While realtors and others try to loudly proclaim that county foreclosure rates remain relatively low, such statistics are grossly misleading. More important are the figures that show a spectacular growth in the rate of increase of the numbers of foreclosures, with county officials reporting a growth from a few hundred last year, to more than 1,400 foreclosure notice filings this year. Even more important is a spectacular increase in the number of mortgages that are delinquent, and in those that have become "upside down"—with mortgages remaining to be paid that are greater than the potential sale price.

At this point, the greatest number of the foreclosures that have taken place over the last 12 months have occurred at the lowest end of the market, in eastern Loudoun where new homebuyers were victimized by lending predators and by declining property values, along with a lack of potential buyers.

But more well-to-do homeowners are now being threatened with similar financial ruin and potential loss of their homes. As explained to EIR by a local realtor, many such people insisted on buying into an "up market," whose values were soaring daily to new heights. In order to purchase higher priced homes and "McMansions" which the developers and builders were pushing, the buyer had to come up with cash to meet equity requirements for "jumbo" loans (above the current Federal Housing Administration's $417,000 limit for mortgage insurance); the builders and lenders provided them with financial consultants who advised the prospective buyers to liquidate such assets as pensions and 401(K) pension plans, stock and bond holdings, and to place this cash in their high-priced new home, where it would "grow" faster than anywhere else.

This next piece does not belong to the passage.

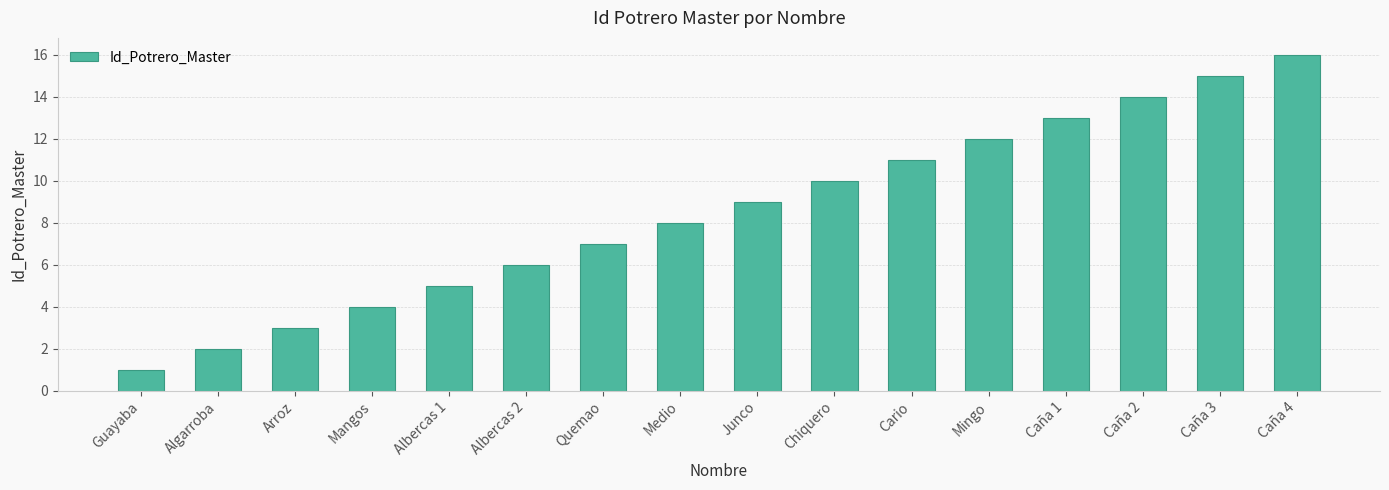

Reading left to right, transcribe all the data shown in this chart.

1	2	3	4	5	6	7	8	9	10	11	12	13	14	15	16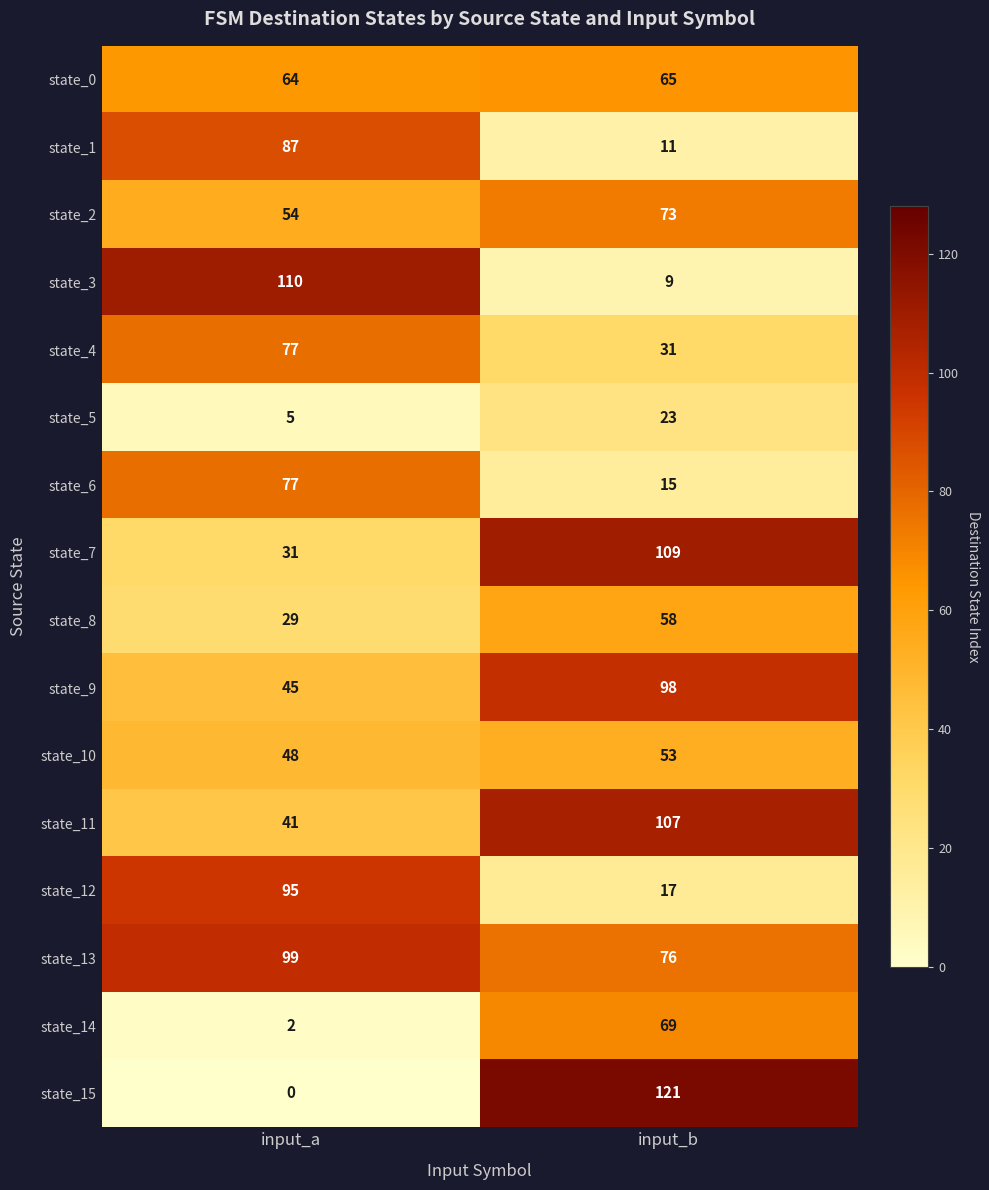

Count the number of data series in this chart.

16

Now, with the real estate market tanking (Figure 6), especially on the high end, many of these homeowners have seen their equity and the financial future vaporize in a matter of months. Any additional declines, and they become potential foreclosure victims, as well.

Absent an immediate reversal of the trend toward sharp property value declines, there is no way to ultimately prevent a wave of foreclosures and real estate fire sales from sweeping over the county in the period ahead, the which will produce further declines and even more foreclosures. The only way to prevent the county from plunging into chaos, is for its citizens and their elected officials to rally support behind LaRouche's Homeowner and Bank Protection Act of 2007. The passage of that Act by Congress offers the only hope of preventing the combined effects of waves of foreclosures and devaluations forced by dumping properties on the market, enabling the tax-revenue base of the county to be stabilized.